╭──
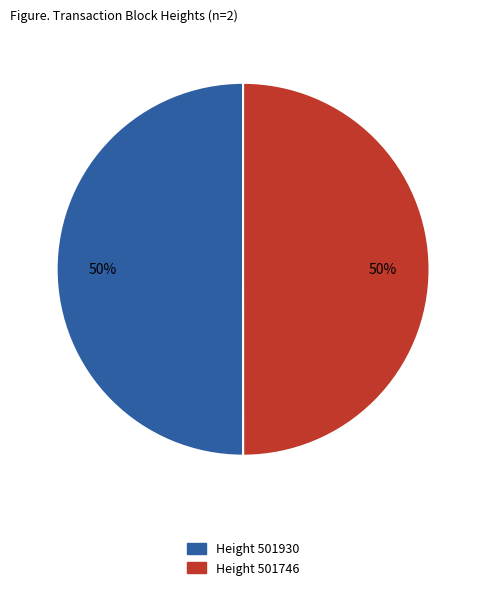

To the nearest percent, what is the average slice percentage?

50%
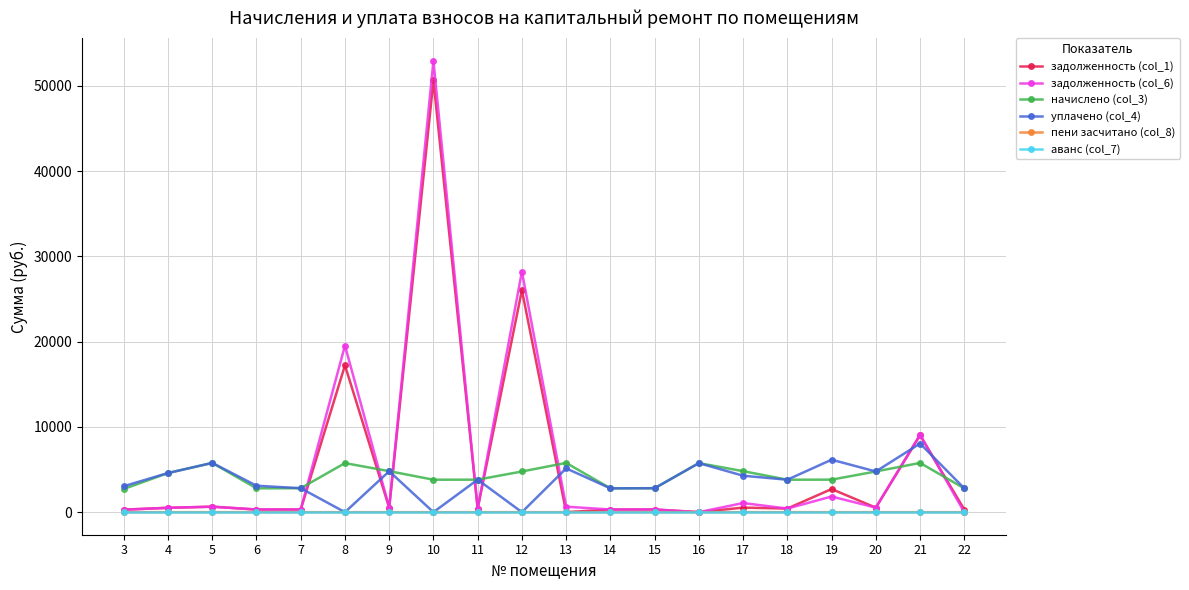

The value of уплачено (col_4) at 12 is 2446.8. True or false?

False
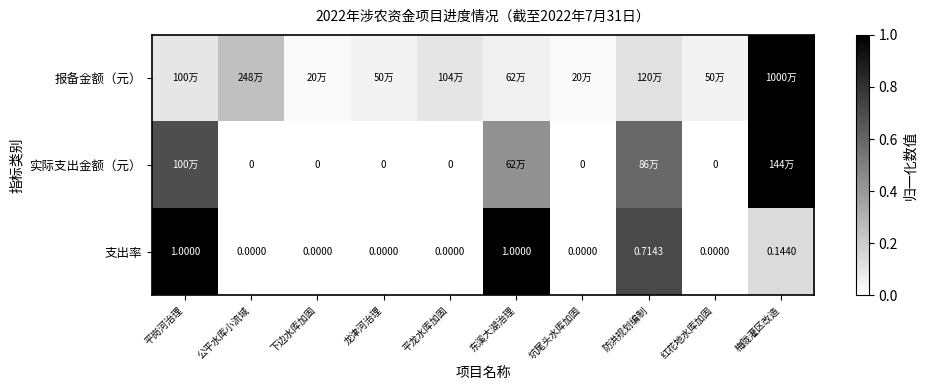

How many values in 支出率 are above zero?

4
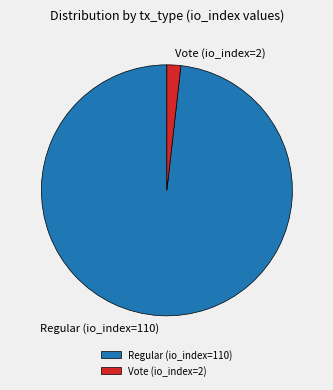

What is the ratio of the value at Regular (io_index=110) to the value at Vote (io_index=2)?

55.0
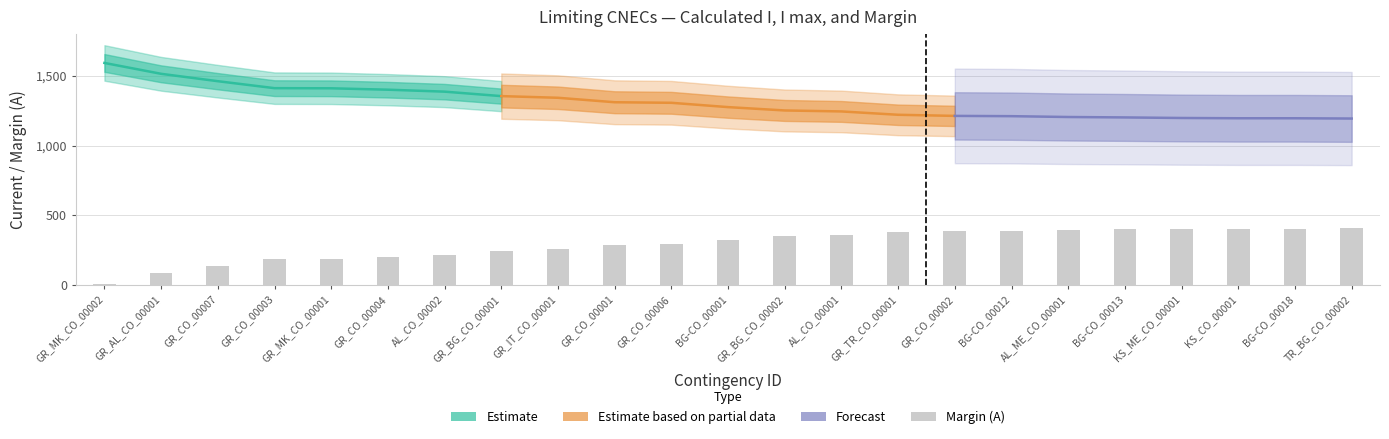

Is it true that the value at GR_TR_CO_00001 is 379?

True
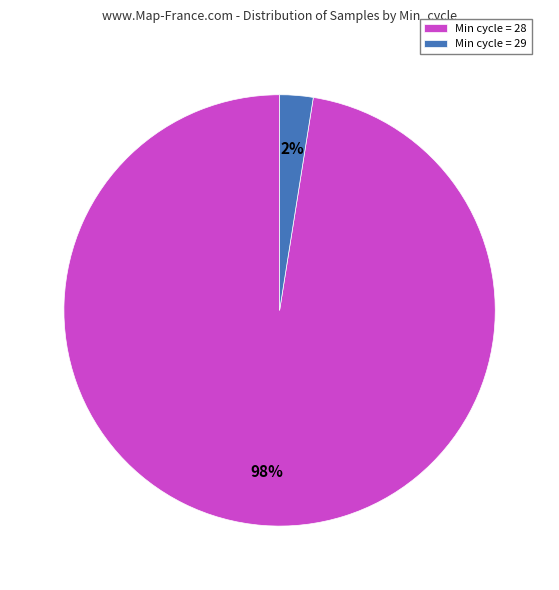

The Min cycle = 28 slice represents 98% of the pie. True or false?

True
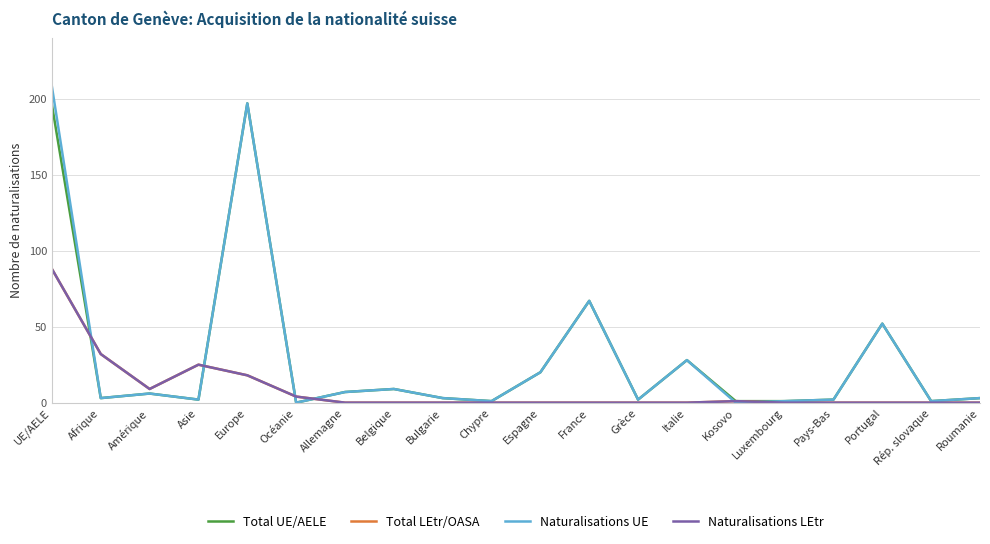

Is this an area chart (filled region under the line)?

No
╰──
> _EXERCISE REQUIREMENTS_
Reproduce the whole listing above word for word, leaving out the pictures.

> _RESPONSE AREA_
To the nearest percent, what is the average slice percentage?

50%

The value of уплачено (col_4) at 12 is 2446.8. True or false?

False

How many values in 支出率 are above zero?

4

What is the ratio of the value at Regular (io_index=110) to the value at Vote (io_index=2)?

55.0

Is it true that the value at GR_TR_CO_00001 is 379?

True

The Min cycle = 28 slice represents 98% of the pie. True or false?

True

Is this an area chart (filled region under the line)?

No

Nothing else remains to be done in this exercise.